■ **Alıştırma Görevi**:
Aşağıdaki eğitim teknolojileri metninden "Bu ürünlerin kullanımı" sözcükleriyle başlayıp "J.,1994: 67-70) ." sözcükleri de dahil olmak üzere biten kısmı hiçbir değişiklik yapmadan yazın.

■ **Okunacak Metin**:

Artık klasik eğitim sisteminde kullanılan eğitim araçlarının yerini, zaman içinde bu yeni iletişim teknolojileri alacaktır. Zaten sözü edilen iletişim teknolojileri şimdiden ilköğretim düzeyinde yoğun bir şekilde kullanılmaktadır. 

 İkincisi eğitim ve okul yönetiminin devletin örgütsel yapısının bir parçası olmaktan çıkması ve şirketlerin örgütsel yapılarına eklenmesidir. Eğitim araçlarının değişmesine bağlı olarak eğitimi yönlendiren, şekillendiren, eğitim çalışanlarının ve öğrencilerin niteliklerini belirleyen güçler de değişmektedir.  

Yeni eğitim teknolojilerine bağlı olarak ortaya çıkan eğitim yöneticisi güçler, yazılım programı hazırlayanlar, iletişim teknolojileri üretenler, bilgi bankası oluşturanlar, bilgisayar destekli eğitim programı yapanlar, sanal animatörler ve bilgisayar okur-yazarı geniş kitlelerdir. 

Bu ürünlerin kullanımı için okul gibi özel binaların yapımına, sınıflardaki sıralara, ders kitaplarına ve öğretmeyi hedef edinen öğretmene ihtiyaç kalmamaktadır. İnsanlar uzun mesafeler kat ederek, bürokratik olarak planlanmış geniş çalışma gruplarına katılmadan bulundukları yerde ve kendi denetimlerindeki zaman diliminde, sadece sanal olarak tanıdıkları ve sözleştikleri iş sahipleriyle anlaşarak kendi evlerinde çalışabileceklerdir(Naisbitt J.,1994: 67-70) .

■ **Veri Bölümü**:
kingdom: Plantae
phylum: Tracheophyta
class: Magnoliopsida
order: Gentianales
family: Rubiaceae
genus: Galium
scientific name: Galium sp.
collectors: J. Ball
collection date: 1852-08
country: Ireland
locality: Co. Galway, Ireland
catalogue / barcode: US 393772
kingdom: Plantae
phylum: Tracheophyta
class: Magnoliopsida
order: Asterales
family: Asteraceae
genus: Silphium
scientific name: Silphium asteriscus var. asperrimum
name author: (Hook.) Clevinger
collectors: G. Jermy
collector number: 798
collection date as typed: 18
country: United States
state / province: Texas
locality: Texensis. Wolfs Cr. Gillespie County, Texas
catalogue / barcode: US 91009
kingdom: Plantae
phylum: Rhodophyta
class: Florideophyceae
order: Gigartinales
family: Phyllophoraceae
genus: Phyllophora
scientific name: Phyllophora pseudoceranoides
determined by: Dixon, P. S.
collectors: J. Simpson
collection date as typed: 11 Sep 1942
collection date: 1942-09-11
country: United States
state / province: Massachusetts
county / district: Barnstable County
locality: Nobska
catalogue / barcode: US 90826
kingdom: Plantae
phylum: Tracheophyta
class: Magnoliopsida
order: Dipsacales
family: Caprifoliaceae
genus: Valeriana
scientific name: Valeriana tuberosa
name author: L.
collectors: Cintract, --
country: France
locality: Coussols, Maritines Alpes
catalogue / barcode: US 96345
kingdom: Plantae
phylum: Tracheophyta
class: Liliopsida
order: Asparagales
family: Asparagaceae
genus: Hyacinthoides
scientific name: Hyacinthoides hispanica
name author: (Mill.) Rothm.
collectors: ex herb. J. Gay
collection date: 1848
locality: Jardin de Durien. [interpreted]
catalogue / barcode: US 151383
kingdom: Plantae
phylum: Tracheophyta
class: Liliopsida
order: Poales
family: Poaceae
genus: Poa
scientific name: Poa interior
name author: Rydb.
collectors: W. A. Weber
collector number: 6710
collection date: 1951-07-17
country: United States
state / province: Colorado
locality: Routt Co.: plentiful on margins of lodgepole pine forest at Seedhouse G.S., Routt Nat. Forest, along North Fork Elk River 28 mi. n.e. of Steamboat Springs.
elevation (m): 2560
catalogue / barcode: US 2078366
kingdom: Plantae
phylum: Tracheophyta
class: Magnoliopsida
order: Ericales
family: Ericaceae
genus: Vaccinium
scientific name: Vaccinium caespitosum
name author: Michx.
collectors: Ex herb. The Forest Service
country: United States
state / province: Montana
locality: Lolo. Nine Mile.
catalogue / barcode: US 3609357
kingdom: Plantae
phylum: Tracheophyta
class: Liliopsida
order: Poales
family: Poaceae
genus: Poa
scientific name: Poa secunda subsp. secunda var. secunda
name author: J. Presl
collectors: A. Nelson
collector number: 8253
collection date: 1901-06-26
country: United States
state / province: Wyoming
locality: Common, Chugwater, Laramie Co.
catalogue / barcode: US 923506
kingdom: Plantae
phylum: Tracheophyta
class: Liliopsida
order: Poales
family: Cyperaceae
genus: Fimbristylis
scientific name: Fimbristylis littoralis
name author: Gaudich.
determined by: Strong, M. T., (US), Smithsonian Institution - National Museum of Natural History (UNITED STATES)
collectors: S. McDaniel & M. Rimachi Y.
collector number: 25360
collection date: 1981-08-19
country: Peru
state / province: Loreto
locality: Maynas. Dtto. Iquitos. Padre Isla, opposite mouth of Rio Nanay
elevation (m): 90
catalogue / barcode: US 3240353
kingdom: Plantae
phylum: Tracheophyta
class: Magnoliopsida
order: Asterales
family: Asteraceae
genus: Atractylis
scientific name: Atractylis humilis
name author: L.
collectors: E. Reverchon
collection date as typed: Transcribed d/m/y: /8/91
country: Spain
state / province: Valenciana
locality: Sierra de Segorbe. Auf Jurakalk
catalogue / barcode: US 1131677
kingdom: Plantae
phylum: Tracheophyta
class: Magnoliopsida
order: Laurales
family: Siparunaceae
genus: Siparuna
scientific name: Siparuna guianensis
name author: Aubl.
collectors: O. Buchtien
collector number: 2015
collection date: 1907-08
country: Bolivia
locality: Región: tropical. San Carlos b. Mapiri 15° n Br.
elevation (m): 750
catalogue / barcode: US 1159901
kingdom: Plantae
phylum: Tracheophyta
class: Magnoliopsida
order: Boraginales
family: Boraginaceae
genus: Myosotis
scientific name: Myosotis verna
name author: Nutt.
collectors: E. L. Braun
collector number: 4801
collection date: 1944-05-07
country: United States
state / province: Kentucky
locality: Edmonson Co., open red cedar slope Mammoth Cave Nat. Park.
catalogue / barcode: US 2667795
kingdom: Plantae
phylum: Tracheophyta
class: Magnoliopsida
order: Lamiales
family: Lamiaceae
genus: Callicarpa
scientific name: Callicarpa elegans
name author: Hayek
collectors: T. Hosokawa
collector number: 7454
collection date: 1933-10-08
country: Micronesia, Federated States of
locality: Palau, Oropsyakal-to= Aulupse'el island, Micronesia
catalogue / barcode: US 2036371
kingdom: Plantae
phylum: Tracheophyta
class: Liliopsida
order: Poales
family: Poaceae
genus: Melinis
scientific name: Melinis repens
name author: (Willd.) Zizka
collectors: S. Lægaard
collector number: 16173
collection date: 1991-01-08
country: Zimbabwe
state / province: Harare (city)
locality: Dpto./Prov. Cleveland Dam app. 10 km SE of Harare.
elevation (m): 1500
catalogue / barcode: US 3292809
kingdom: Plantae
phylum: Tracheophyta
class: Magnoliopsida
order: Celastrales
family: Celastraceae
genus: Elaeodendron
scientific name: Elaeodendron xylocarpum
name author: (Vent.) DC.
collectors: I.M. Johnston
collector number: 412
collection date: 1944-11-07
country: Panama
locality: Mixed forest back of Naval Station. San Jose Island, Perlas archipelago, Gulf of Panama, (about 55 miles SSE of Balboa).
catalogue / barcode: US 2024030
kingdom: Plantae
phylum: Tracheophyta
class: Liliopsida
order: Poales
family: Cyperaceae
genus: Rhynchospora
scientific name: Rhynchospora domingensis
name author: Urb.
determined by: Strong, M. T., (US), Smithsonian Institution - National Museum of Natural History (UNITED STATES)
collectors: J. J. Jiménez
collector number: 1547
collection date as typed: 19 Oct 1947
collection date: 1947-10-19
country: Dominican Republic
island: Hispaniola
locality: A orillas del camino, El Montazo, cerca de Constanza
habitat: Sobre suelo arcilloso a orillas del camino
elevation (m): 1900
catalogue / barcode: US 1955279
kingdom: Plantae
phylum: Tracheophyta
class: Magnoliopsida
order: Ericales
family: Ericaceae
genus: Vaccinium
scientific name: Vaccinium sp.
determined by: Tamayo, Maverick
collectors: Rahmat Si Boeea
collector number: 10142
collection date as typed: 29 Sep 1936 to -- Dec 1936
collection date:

■ **Görevin Çözümü**:
Bu ürünlerin kullanımı için okul gibi özel binaların yapımına, sınıflardaki sıralara, ders kitaplarına ve öğretmeyi hedef edinen öğretmene ihtiyaç kalmamaktadır. İnsanlar uzun mesafeler kat ederek, bürokratik olarak planlanmış geniş çalışma gruplarına katılmadan bulundukları yerde ve kendi denetimlerindeki zaman diliminde, sadece sanal olarak tanıdıkları ve sözleştikleri iş sahipleriyle anlaşarak kendi evlerinde çalışabileceklerdir(Naisbitt J.,1994: 67-70) .